Autosave isn't a property of files. It's a property of editors.
poc
On Sun, Aug 22, 2010 at 3:29 AM, Patrick O'Callaghan pocallaghan@gmail.com wrote:
Autosave isn't a property of files. It's a property of editors.
Yes, it may be correct.
On Sat, 2010-08-21 at 23:38 +0530, Parshwa Murdia wrote:
Is there any way to have auto save option for .txt files in Fedora. Means, if we write something, in some seconds (fixed, e.g., 10 secs) that after which it automatically saves the name.txt files while creating any new file in Fedora.

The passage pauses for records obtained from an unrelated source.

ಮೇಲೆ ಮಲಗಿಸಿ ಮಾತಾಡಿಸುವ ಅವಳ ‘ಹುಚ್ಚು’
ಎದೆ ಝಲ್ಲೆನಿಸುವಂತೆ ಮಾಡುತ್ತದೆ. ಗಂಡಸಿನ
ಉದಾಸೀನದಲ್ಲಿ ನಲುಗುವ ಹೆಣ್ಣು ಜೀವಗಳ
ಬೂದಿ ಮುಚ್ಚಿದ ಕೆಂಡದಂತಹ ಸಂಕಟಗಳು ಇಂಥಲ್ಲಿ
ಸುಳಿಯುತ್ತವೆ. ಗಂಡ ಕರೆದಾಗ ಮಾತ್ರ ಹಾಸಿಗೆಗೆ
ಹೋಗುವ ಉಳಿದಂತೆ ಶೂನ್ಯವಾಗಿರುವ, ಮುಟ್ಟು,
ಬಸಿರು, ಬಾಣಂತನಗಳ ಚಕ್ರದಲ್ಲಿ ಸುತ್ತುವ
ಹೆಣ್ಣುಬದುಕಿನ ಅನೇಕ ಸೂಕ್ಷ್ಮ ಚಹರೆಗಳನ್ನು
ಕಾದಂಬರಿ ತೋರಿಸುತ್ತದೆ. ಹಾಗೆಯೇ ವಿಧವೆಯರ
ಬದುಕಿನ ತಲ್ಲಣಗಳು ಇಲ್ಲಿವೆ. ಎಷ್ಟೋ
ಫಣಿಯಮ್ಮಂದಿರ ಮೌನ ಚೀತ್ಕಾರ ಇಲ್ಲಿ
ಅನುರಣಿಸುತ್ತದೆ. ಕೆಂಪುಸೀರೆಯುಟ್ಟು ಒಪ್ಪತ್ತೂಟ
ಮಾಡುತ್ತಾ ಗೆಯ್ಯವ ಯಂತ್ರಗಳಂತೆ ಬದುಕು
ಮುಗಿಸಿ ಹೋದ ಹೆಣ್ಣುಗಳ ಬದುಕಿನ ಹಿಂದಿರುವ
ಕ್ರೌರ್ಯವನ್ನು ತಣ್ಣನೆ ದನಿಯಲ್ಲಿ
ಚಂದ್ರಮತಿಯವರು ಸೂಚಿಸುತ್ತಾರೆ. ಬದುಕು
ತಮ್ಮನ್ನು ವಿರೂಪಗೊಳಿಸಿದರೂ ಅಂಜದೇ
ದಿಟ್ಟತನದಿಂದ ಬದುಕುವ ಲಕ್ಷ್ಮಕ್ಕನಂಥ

Despite auto-save features being in many programs, I tend to avoid it. After many years of computing, I'm used to hitting a "save" hotkey every few minutes, to keep what I've done safe. It also gives me a good undo, if I've messed up. Auto-saving loses that advantage, it's saved your mistakes (if you've made any), without an easy to way to undo them. Anything from cat on keyboard, to trying a re-write of your document, then deciding you preferred the prior version.
On Sun, Aug 22, 2010 at 12:54 PM, Tim ignored_mailbox@yahoo.com.au wrote:
Despite auto-save features being in many programs, I tend to avoid it. After many years of computing, I'm used to hitting a "save" hotkey every few minutes, to keep what I've done safe.
I also do the same, I just click Ctrl+S. But my query generating seeing the analogy in 'gmail compose message' option.
It also gives me a good undo, if I've messed up. Auto-saving loses that advantage, it's saved your mistakes (if you've made any), without an easy to way to undo them. Anything from cat on keyboard, to trying a re-write of your document, then deciding you preferred the prior version.
Yes, that is dis-advantage with auto save.